The Nordmann fir lends itself perfectly to this. This is because the tree has the characteristic pyramidal shape of a Christmas tree. The horizontal branches are arranged in a wreath around the trunk and are sturdy enough to support Christmas lights and all kinds of Christmas decorations. In the Netherlands, the tree can reach a height of 25 to 30 meters, depending on its location.
The rest of the year
Without Christmas decorations, the Nordmann fir is best known for its silver-gray glow. The tree owes this to the typical two stripes of blue-white stomata on the underside of the needles. The shiny dark green needles add ornamental value. The upright cones that appear in autumn are also striking. They turn from green to brown and are about 15 cm long and 5 cm wide. When the cones are ripe, they fall apart. Therefore, you will never find complete cones under the tree.
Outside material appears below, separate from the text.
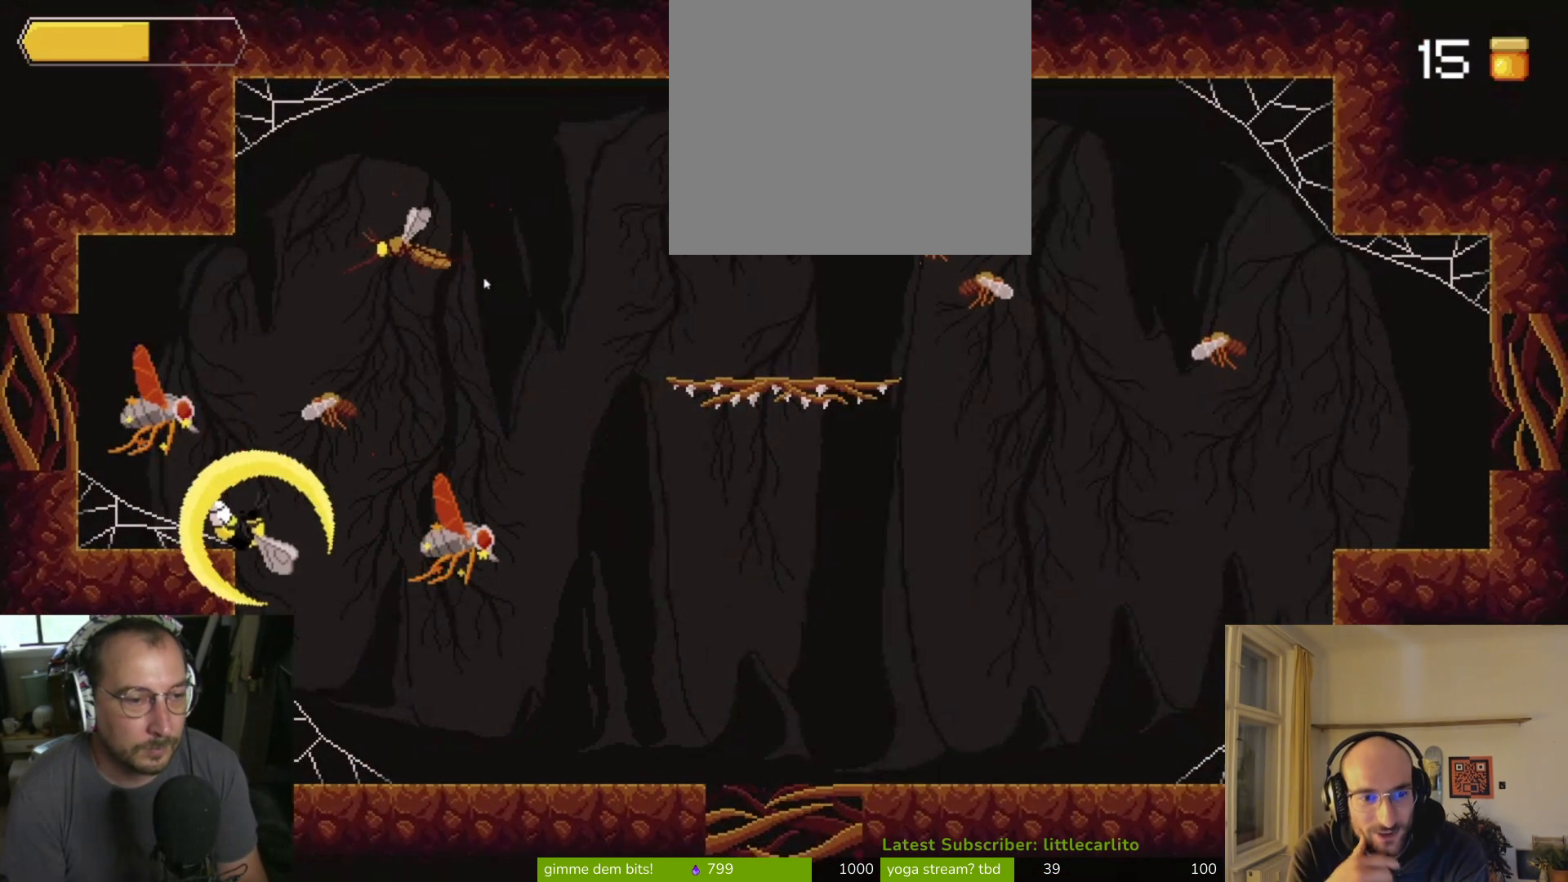
{"buttons": [], "left_stick": "up-right", "right_stick": "center", "events": [[67, "CIRCLE", "up"], [67, "CROSS", "up"], [233, "CROSS", "down"], [367, "CROSS", "up"]]}
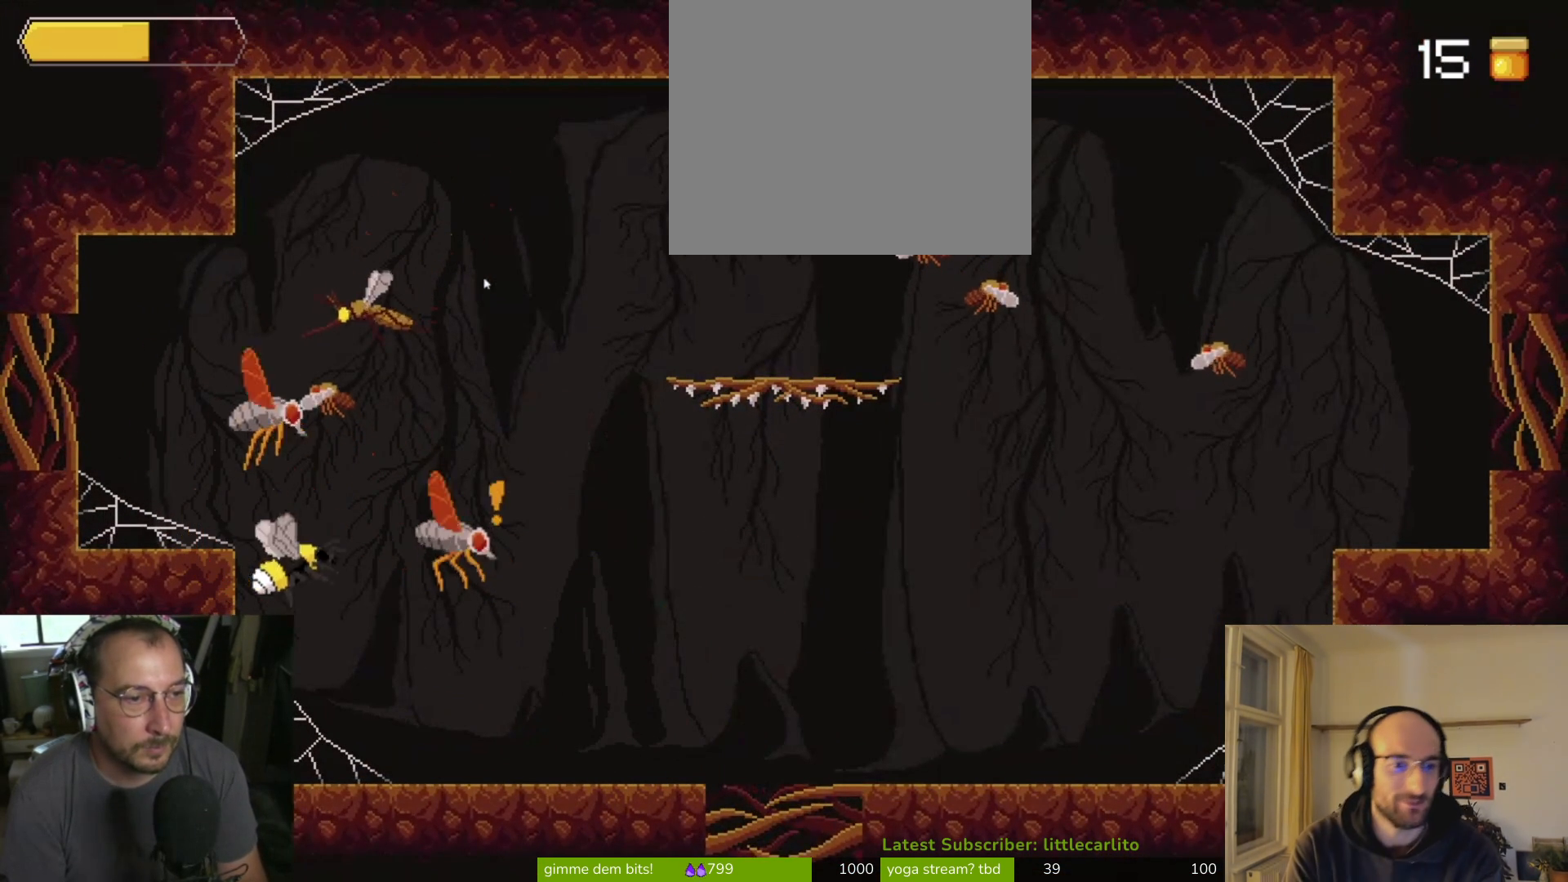
{"buttons": [], "left_stick": "up-right", "right_stick": "center", "events": [[33, "CROSS", "down"], [133, "CIRCLE", "down"], [367, "CIRCLE", "up"], [367, "CROSS", "up"]]}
The tree is native to the area around the Black Sea. Here, trees can grow up to 60 meters tall and as old as 500 years. Specimens as tall as 85 meters have been found in The Western Caucasus (UNESCO), making it the tallest tree in Europe. Abies nordmanniana is named after Finnish biologist Alexander von Nordmann (1803-1866). Nordmann discovered the tree in 1835 in present-day Georgia and introduced it to Western Europe in 1838.